Why would you know them? If this were 1965, you were going to live in that house the rest of your life, and they were going to live in that house the rest of their lives right next door and so it only made sense to get to know them. But today, both you and they are only here temporarily until it becomes time to move away in 4 years when you job-hop for that raise. Will you even live in the same state afterwards? Maybe at the next place you'll settle down and stay long enough to put forth the effort, but for now you're as much a migrant as any Dust Bowl Okie.

Even just 6 or 7 years ago younger coworkers were adamant that renting was the way to go, because they didn't want to be tied down to a house that they'd have to sell in a hurry when they inevitably moved away for a new job.

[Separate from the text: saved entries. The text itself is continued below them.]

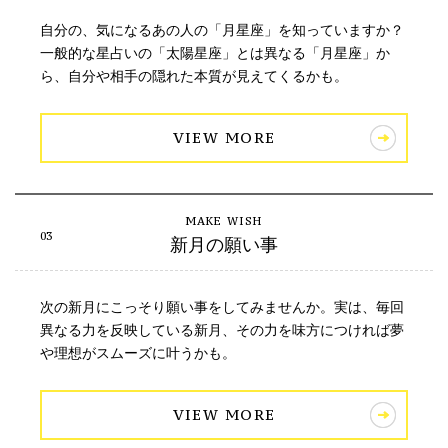
自分の、気になるあの人の「月星座」を知っていますか？
一般的な星占いの「太陽星座」とは異なる「月星座」か
ら、自分や相手の隠れた本質が見えてくるかも。
VIEW MORE
新月の願い事
次の新月にこっそり願い事をしてみませんか。実は、毎回
異なる力を反映している新月、その力を味方につければ夢
や理想がスムーズに叶うかも。
VIEW MORE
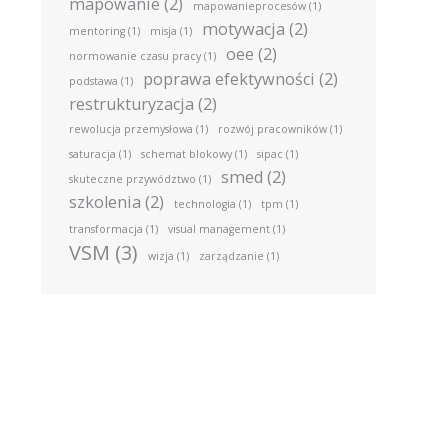
mapowanie
(2)
mapowanieprocesów
(1)
motywacja
(2)
mentoring
(1)
misja
(1)
oee
(2)
normowanie czasu pracy
(1)
poprawa efektywności
(2)
podstawa
(1)
restrukturyzacja
(2)
rewolucja przemysłowa
(1)
rozwój pracowników
(1)
saturacja
(1)
schemat blokowy
(1)
sipac
(1)
smed
(2)
skuteczne przywództwo
(1)
szkolenia
(2)
technologia
(1)
tpm
(1)
transformacja
(1)
visual management
(1)
VSM
(3)
wizja
(1)
zarządzanie
(1)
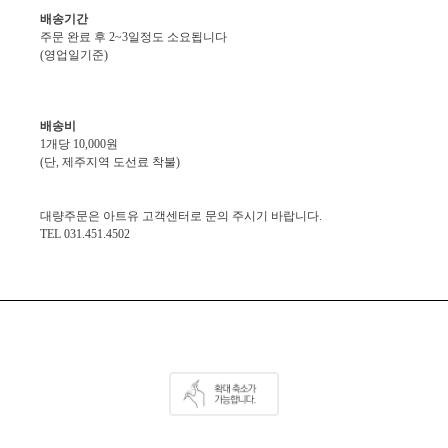
배송기간
주문 완료 후 2~3일정도 소요됩니다
(영업일기준)
배송비
1개당 10,000원
(단, 제주지역 도선료 착불)
대량주문은 아트유 고객센터로 문의 주시기 바랍니다.
TEL 031.451.4502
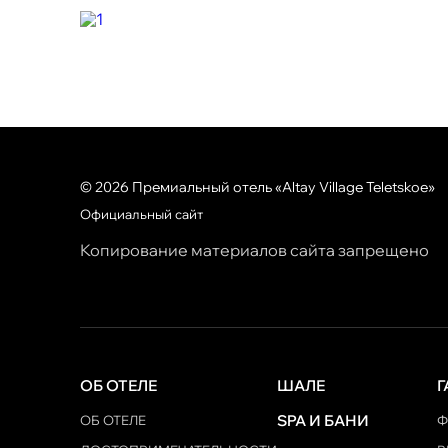
© 2026 Премиальный отель «Altay Village Teletskoe»
Официальный сайт
Копирование материалов сайта запрещено
ОБ ОТЕЛЕ
ШАЛЕ
Г
SPA И БАНИ
ОБ ОТЕЛЕ
Ф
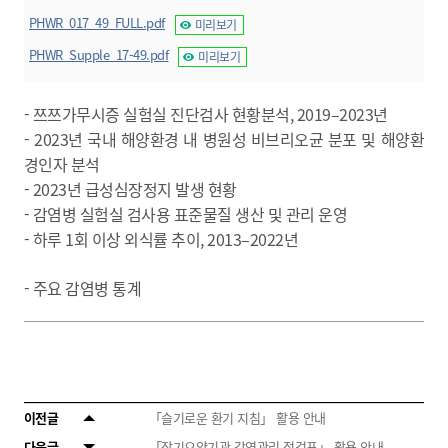
PHWR_017_49_FULL.pdf
미리보기
PHWR_Supple_17-49.pdf
미리보기
- 쯔쯔가무시증 실험실 진단검사 현황분석, 2019–2023년
- 2023년 국내 해양환경 내 병원성 비브리오균 분포 및 해양환
경인자 분석
- 2023년 급성심장정지 발생 현황
- 감염병 실험실 검사용 표준물질 생산 및 관리 운영
- 하루 1회 이상 외식률 추이, 2013–2022년
- 주요 감염병 통계
이전글
「슬기로운 환기 지침」 활용 안내
다음글
「장기요양기관 감염관리 점검표」 활용 안내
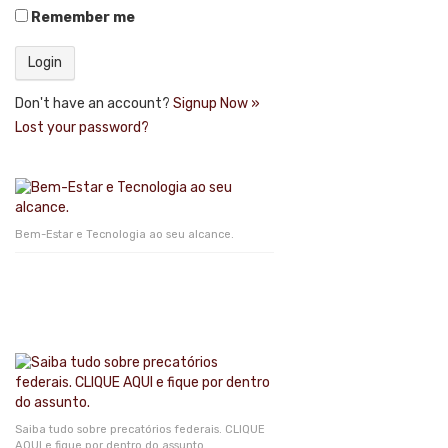
Remember me
Don't have an account?
Signup Now »
Lost your password?
Bem-Estar e Tecnologia ao seu alcance.
Saiba tudo sobre precatórios federais. CLIQUE
AQUI e fique por dentro do assunto.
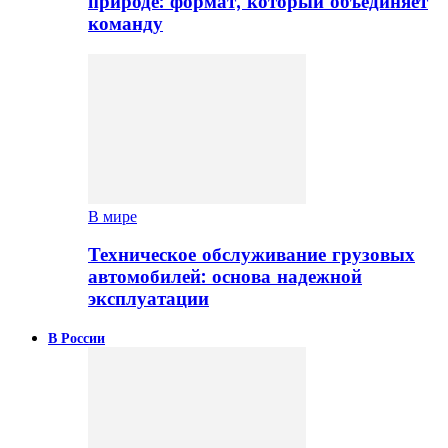
природе: формат, который объединяет
команду
В мире
Техническое обслуживание грузовых
автомобилей: основа надежной
эксплуатации
В России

  • Americans are moving less frequently now than they were in 1965:

    Overall, when looking at both migration between U.S. states and within them, fewer Americans are moving each year. In 1948, the first year on record with the Census Bureau, more than 20 percent of the population moved in the past year. This had decreased to just 8.7 percent in 2022. While the share of Americans moving across state lines remained more stable, those moving within their state became much fewer, from between 15-17 percent of Americans per year in the 1950s and 1960s to results in the single digits in the new millennium.

    https://www.statista.com/chart/32135/share-of-movers-and-non...

    • Perhaps fewer move. But they definitely perceive it differently, especially the younger demographics. There are fewer young people each year too, as our population ages, so I'm not sure your statistics are particularly relevant to the group we're talking about... unless you were under the impression that all the nonagenarians were party animals or something.